Airports are definitely busier.  The line at security in New Orleans at 6AM was epic, snaking back and forth the length of the airport in six or more curls of its tail.  In the newish, right before the pandemic, billion-dollar New Orleans airport, there’s also a special line for First Class and Premier travelers.  Being a big time, tourist airport, there’s also this thing called Clear, which I personally find obnoxious.  With premier status on airlines, a flyer has earned his way by flying crazy miles to make a living.  First class is for the big wigs and deep pockets. Clear folks on the other hand are just buying their way to the front of the line, ahead of everyone else including First Class and Premier.  Who made that deal?  It can’t be the airlines, since it flips them off, so I’m guessing it’s the airports, but I ask myself and anyone else in line who will listen to me, “How are they getting away with this?!?”
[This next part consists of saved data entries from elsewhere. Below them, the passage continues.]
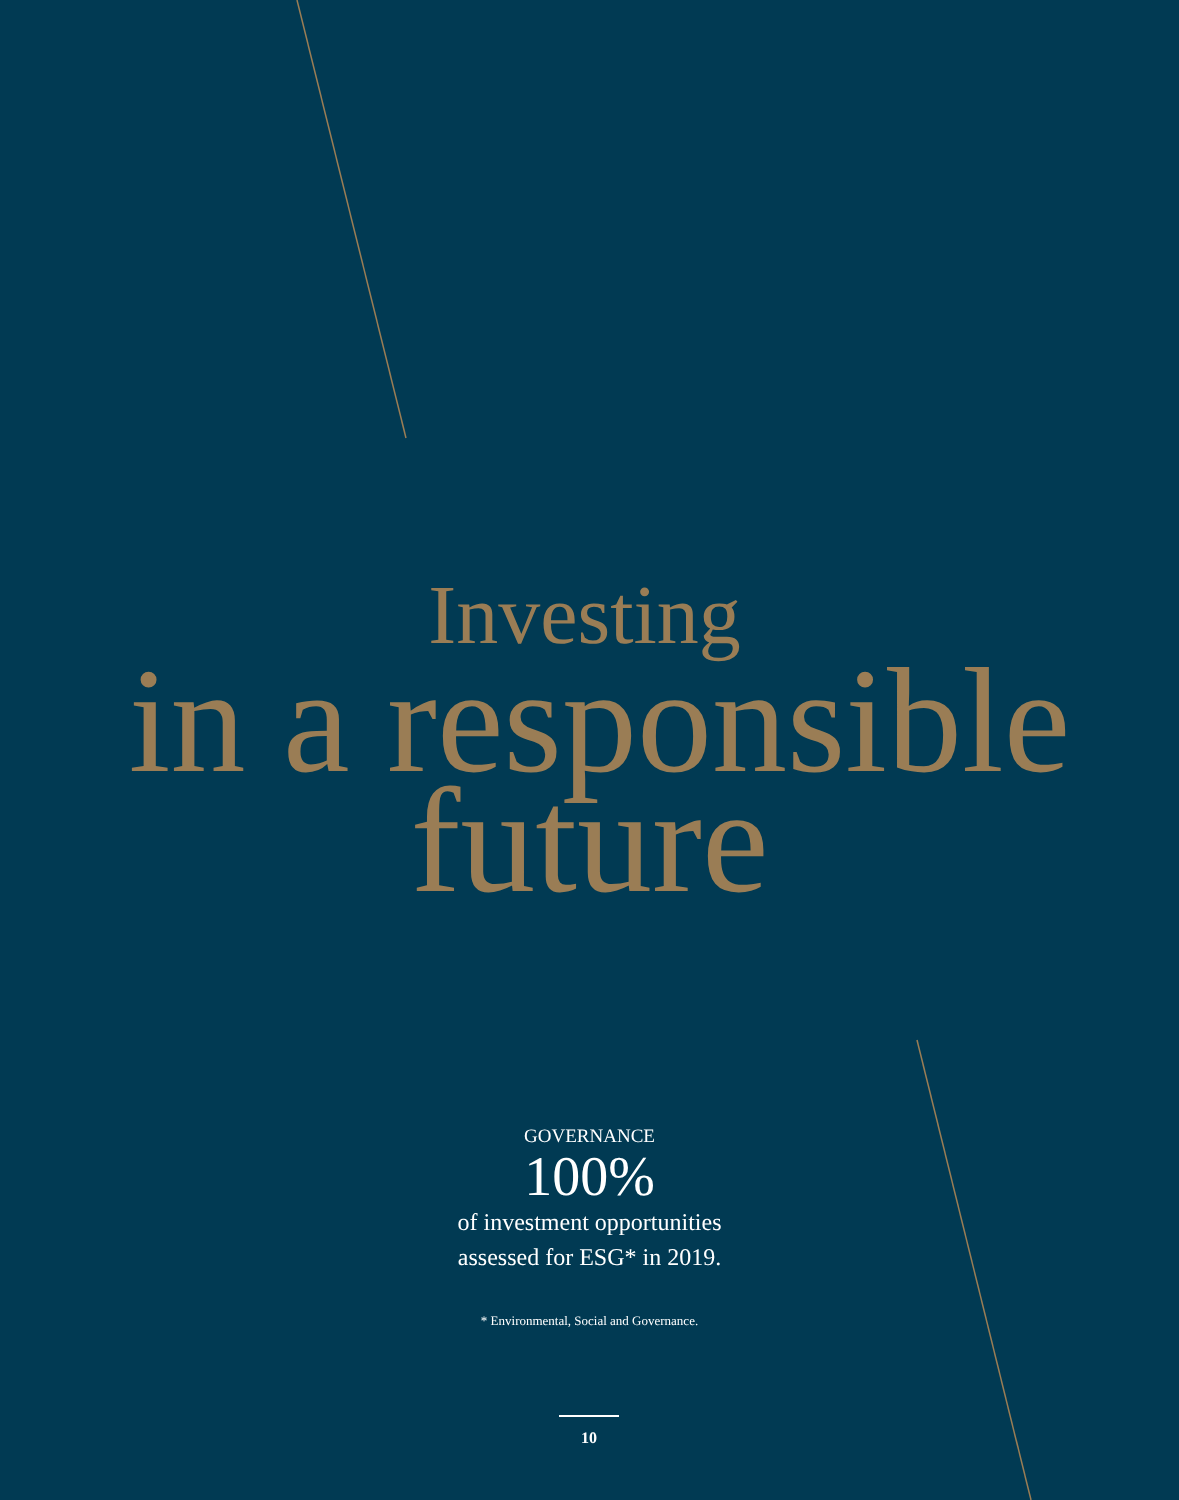Investing
in a responsible
future
GOVERNANCE
100%
of investment opportunities
assessed for ESG* in 2019.
* Environmental, Social and Governance.
10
The airports aren’t the issue compared to the airlines.  Prices have gone higher than the planes are even allowed to fly.  I had to book a flight to the United Kingdom the other day for the first national convention of ACORN there coming soon in Sheffield.  The cost:  at least $1000 over the highest price I’ve ever had to pay!   Meanwhile you get less for your money with tighter seating and fewer flights.

Traveling to the ACORN Canada biannual convention in Montreal, the prices were so high that of course I agreed to a crazy flight to save a couple of hundred bucks going for the middle seats at the back of the bus with stops in Dulles (DC) and LaGuardia (NYC) for an 8-hour trip.  Predictably, the plane into Dulles was delayed and then had a maintenance issue, making a New York connection impossible, and bucking me over to a 5 PM flight to land there at 730PM to make this a 12-hour trip.
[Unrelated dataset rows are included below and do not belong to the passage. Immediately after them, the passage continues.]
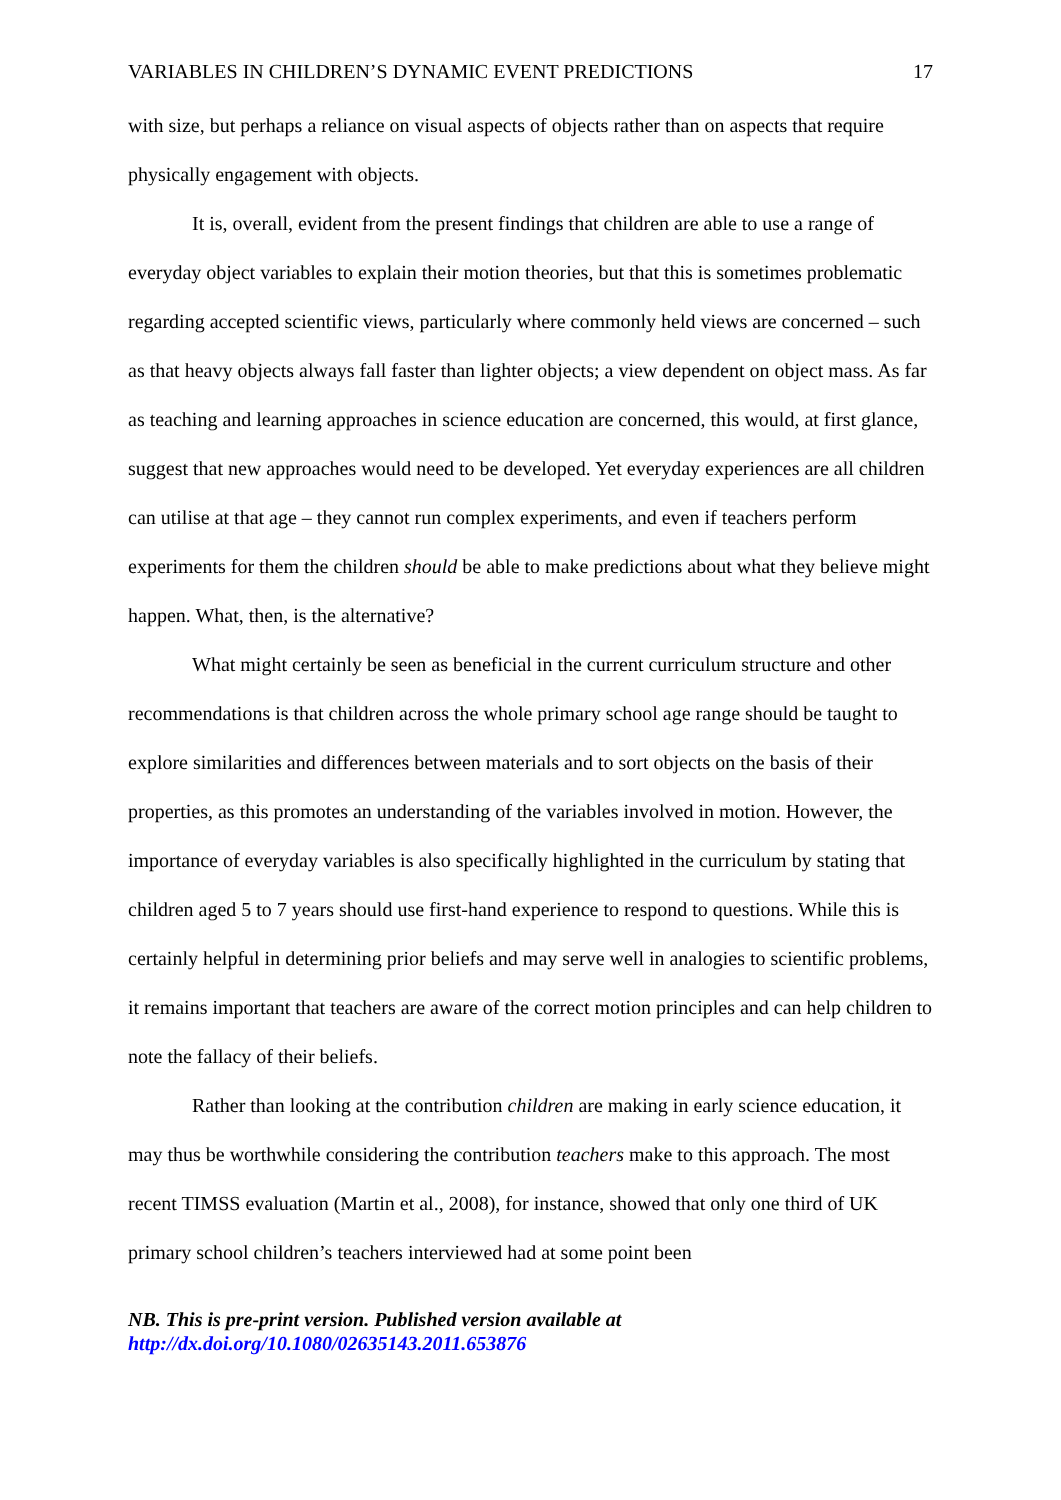VARIABLES IN CHILDREN’S DYNAMIC EVENT PREDICTIONS 17
with size, but perhaps a reliance on visual aspects of objects rather than on aspects that require physically engagement with objects.
It is, overall, evident from the present findings that children are able to use a range of everyday object variables to explain their motion theories, but that this is sometimes problematic regarding accepted scientific views, particularly where commonly held views are concerned – such as that heavy objects always fall faster than lighter objects; a view dependent on object mass. As far as teaching and learning approaches in science education are concerned, this would, at first glance, suggest that new approaches would need to be developed. Yet everyday experiences are all children can utilise at that age – they cannot run complex experiments, and even if teachers perform experiments for them the children should be able to make predictions about what they believe might happen. What, then, is the alternative?
What might certainly be seen as beneficial in the current curriculum structure and other recommendations is that children across the whole primary school age range should be taught to explore similarities and differences between materials and to sort objects on the basis of their properties, as this promotes an understanding of the variables involved in motion. However, the importance of everyday variables is also specifically highlighted in the curriculum by stating that children aged 5 to 7 years should use first-hand experience to respond to questions. While this is certainly helpful in determining prior beliefs and may serve well in analogies to scientific problems, it remains important that teachers are aware of the correct motion principles and can help children to note the fallacy of their beliefs.
Rather than looking at the contribution children are making in early science education, it may thus be worthwhile considering the contribution teachers make to this approach. The most recent TIMSS evaluation (Martin et al., 2008), for instance, showed that only one third of UK primary school children’s teachers interviewed had at some point been
NB. This is pre-print version. Published version available at
http://dx.doi.org/10.1080/02635143.2011.653876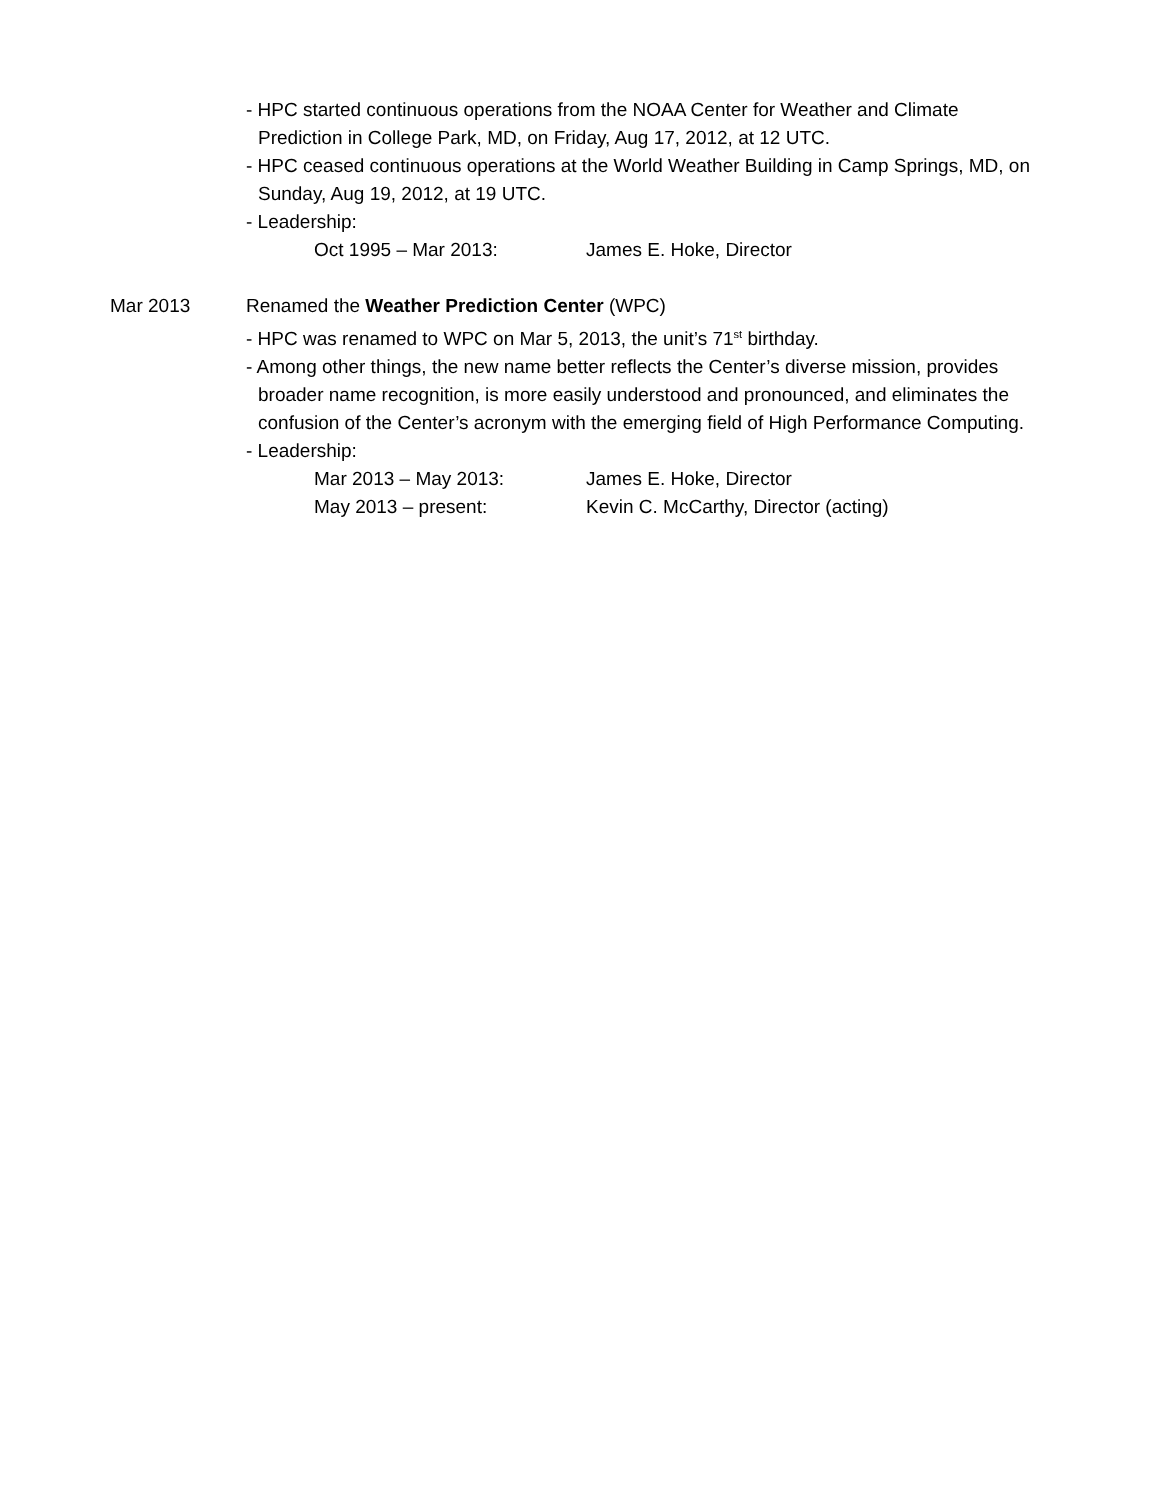- HPC started continuous operations from the NOAA Center for Weather and Climate Prediction in College Park, MD, on Friday, Aug 17, 2012, at 12 UTC.
- HPC ceased continuous operations at the World Weather Building in Camp Springs, MD, on Sunday, Aug 19, 2012, at 19 UTC.
- Leadership:
Oct 1995 – Mar 2013: James E. Hoke, Director
Mar 2013 Renamed the Weather Prediction Center (WPC)
- HPC was renamed to WPC on Mar 5, 2013, the unit’s 71<sup>st</sup> birthday.
- Among other things, the new name better reflects the Center’s diverse mission, provides broader name recognition, is more easily understood and pronounced, and eliminates the confusion of the Center’s acronym with the emerging field of High Performance Computing.
- Leadership:
Mar 2013 – May 2013: James E. Hoke, Director
May 2013 – present: Kevin C. McCarthy, Director (acting)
It’s an international flight, so they let me to the United Club.  Mid-afternoon, the club is relatively quiet and not overflowing, so there are worse deals from the bottom of this deck.  They have coffee and snacks and good wireless, so work is possible.  I wonder how long this will last though?  Delta’s Sky Clubs have now set a 3-hour limit on access to their facilities as have some other airport lounges that operate by subscription.  What’s the point?  They seem to be claiming that people are using them for remote work.  Well, yeah!  They sell seats in these clubs at high prices in dollars and/or miles, and then they complain that people are using them too often.  What other business would go out of their way to tick off the people who are presumably their best customers?

That would seem to be especially the case during this time still fraught with pandemic flying protocols that continue to be a mystery.  ArrivCan told me suddenly that despite being a quadruple vaccine guy, I would still need to be tested and, if an antigen rapid Covid test, it could only be a day before flying, which in a last-minute sprint found me at an Urgent Care facility in the hood getting them to handwrite the time on my negative test at 430PM to qualify for what was my 315 EST flight from New York City.  Their computer’s time was off by 2 hours so the printed copy said 245pm.  No worries, I would tell the United counter person that would be 3:45 EST, so it qualified.  Then, the airline didn’t ask at all and my QR code from ArrivCan was suddenly good enough.  So, what’s the real deal?

Is the grind of flying purgatory now in the near post-pandemic, who knows?  Maybe the ArrivCan website was out of date?  Maybe the airlines are so busy timing your stay in their lounges that the negative test thing and its rigid timelines is meaningless now?